Task to carry out: Make an exact copy of the records that follow, with each picture omitted.

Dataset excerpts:
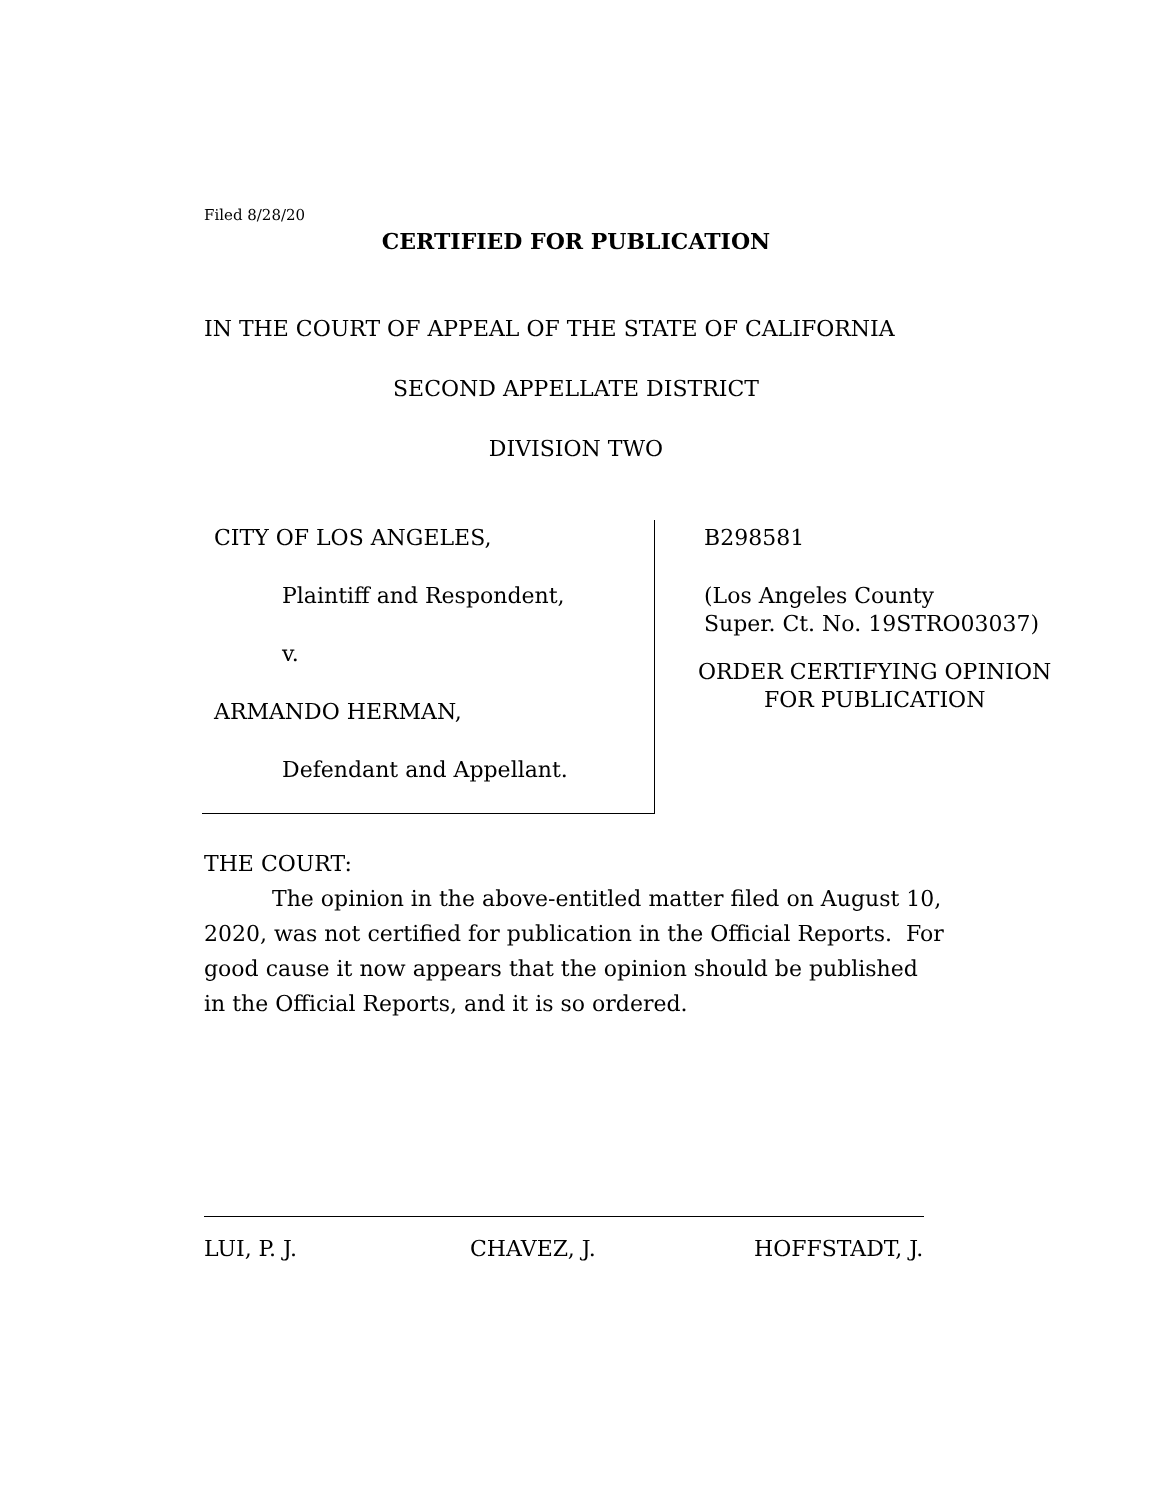Filed 8/28/20
CERTIFIED FOR PUBLICATION
IN THE COURT OF APPEAL OF THE STATE OF CALIFORNIA
SECOND APPELLATE DISTRICT
DIVISION TWO
CITY OF LOS ANGELES,
Plaintiff and Respondent,
v.
ARMANDO HERMAN,
Defendant and Appellant.
B298581
(Los Angeles County
Super. Ct. No. 19STRO03037)
ORDER CERTIFYING OPINION
FOR PUBLICATION
THE COURT:
The opinion in the above-entitled matter filed on August 10, 2020, was not certified for publication in the Official Reports. For good cause it now appears that the opinion should be published in the Official Reports, and it is so ordered.
LUI, P. J. CHAVEZ, J. HOFFSTADT, J.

Answer below:
Filed 8/28/20
CERTIFIED FOR PUBLICATION
IN THE COURT OF APPEAL OF THE STATE OF CALIFORNIA
SECOND APPELLATE DISTRICT
DIVISION TWO
CITY OF LOS ANGELES,
Plaintiff and Respondent,
v.
ARMANDO HERMAN,
Defendant and Appellant.
B298581
(Los Angeles County
Super. Ct. No. 19STRO03037)
ORDER CERTIFYING OPINION
FOR PUBLICATION
THE COURT:
The opinion in the above-entitled matter filed on August 10, 2020, was not certified for publication in the Official Reports. For good cause it now appears that the opinion should be published in the Official Reports, and it is so ordered.
LUI, P. J. CHAVEZ, J. HOFFSTADT, J.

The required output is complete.